For more than three decades, Yoshida led the firm, expanding until it had seven subsidiaries and more than 100 employees. He and his wife raised three children, and Yoshida used his English skills to make contacts with trucking firms in the United States, studying various business practices and philosophies, including labor-management relations and the owner-operator system.

He also became a local PR chief for the volunteer organization The Lion’s Club, editing newsletters for its activities all over Hiroshima Prefecture and attending as many as 120 conferences and assemblies each year. “My motivation for joining Lion’s Club came from my simple belief that a businessperson must show his appreciation to the various people and communities that surround him.”

Meanwhile, his wife’s family continued to put increasing pressure on him to give up his surname and adopt his late father-in-law’s, an issue the family ultimately would fail to overcome.

At the age of 62, Yoshida entered his “third life,” stepping down from his position at the trucking firm to become a business consultant, traveling throughout Japan to give advice to various companies. His first act as a consultant was to contribute a 50,000-word article to a Japanese publication to advocate the owner-operator system as part of the deregulation of the trucking industry.

“My next challenge was another trip to the United States to research the owner-operator system, where it is widely used,” he recalls. “I secretly promised myself that I would try to be strong enough to walk without a cane in the States, although I would be there for a whole month. I began to practice walking in my neighborhood each morning, and for the first time in my life, walked 5 km without a cane.”

Yoshida had visited the U.S. once before in 1988, but now planned to stay a full month and go coast to coast. After successfully meeting that physical challenge and returning to Japan, Yoshida set up his logistics and management consulting firm. He was later invited to speak in Las Vegas at a management conference.

In June 2006, Yoshida attended a business lecture in Hiroshima that would lead to his current, “fourth stage” in life — retirement in the Philippines.

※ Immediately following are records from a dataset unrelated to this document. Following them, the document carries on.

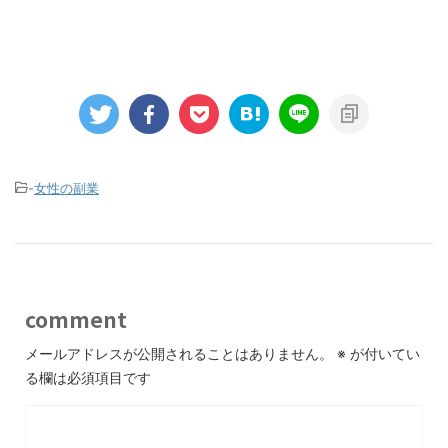
-
女性の副業
comment
メールアドレスが公開されることはありません。
※
が付いてい
る欄は必須項目です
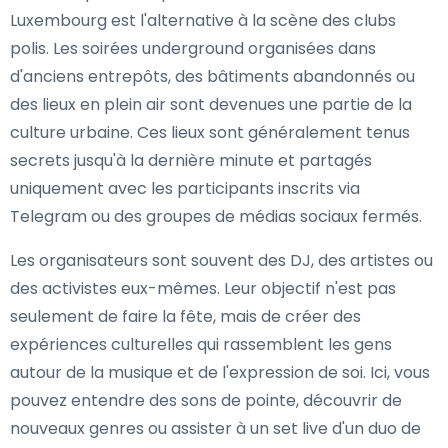
Luxembourg est l'alternative à la scène des clubs
polis. Les soirées underground organisées dans
d'anciens entrepôts, des bâtiments abandonnés ou
des lieux en plein air sont devenues une partie de la
culture urbaine. Ces lieux sont généralement tenus
secrets jusqu'à la dernière minute et partagés
uniquement avec les participants inscrits via
Telegram ou des groupes de médias sociaux fermés.
Les organisateurs sont souvent des DJ, des artistes ou
des activistes eux-mêmes. Leur objectif n'est pas
seulement de faire la fête, mais de créer des
expériences culturelles qui rassemblent les gens
autour de la musique et de l'expression de soi. Ici, vous
pouvez entendre des sons de pointe, découvrir de
nouveaux genres ou assister à un set live d'un duo de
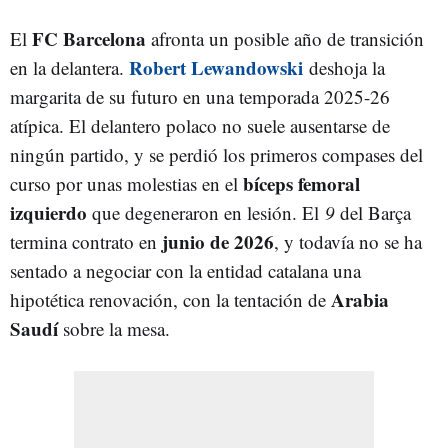
FC Barcelona
El
afronta un posible año de transición
Robert Lewandowski
en la delantera.
deshoja la
margarita de su futuro en una temporada 2025-26
atípica. El delantero polaco no suele ausentarse de
ningún partido, y se perdió los primeros compases del
bíceps femoral
curso por unas molestias en el
izquierdo
que degeneraron en lesión. El
9
del Barça
junio de 2026
termina contrato en
, y todavía no se ha
sentado a negociar con la entidad catalana una
Arabia
hipotética renovación, con la tentación de
Saudí
sobre la mesa.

Yoshida said he had long “dreamed of retirement living abroad” and originally planned to retire in Malaysia. But the lecture given by a Philippine speaker and the impression it made on him changed his plans.

There was also a second reason — the massive loss of life, including civilians, that ensued from the Japanese invasion there in World War II — with the remains of large numbers of Filipino, Japanese and American soldiers “still left in the soil even now.”

After moving to the Philippines in February 2009, his new purpose in life emerged — to advocate nuclear disarmament and open communication around the world. He wrote an open letter to U.S. President Barack Obama last year, and operates a bilingual website detailing his life experiences and efforts toward disarmament.

As a lifelong learner, he also researches his new homeland. Yoshida plans to start a nonprofit organization to help his adopted country, and looks forward to new developments in life.

Never too old to dream, Yoshida says, “I hope to travel around the United States, making speeches in English as a citizen ambassador, trying to convey to the American people my thanks and my perspective as an atomic bomb survivor.”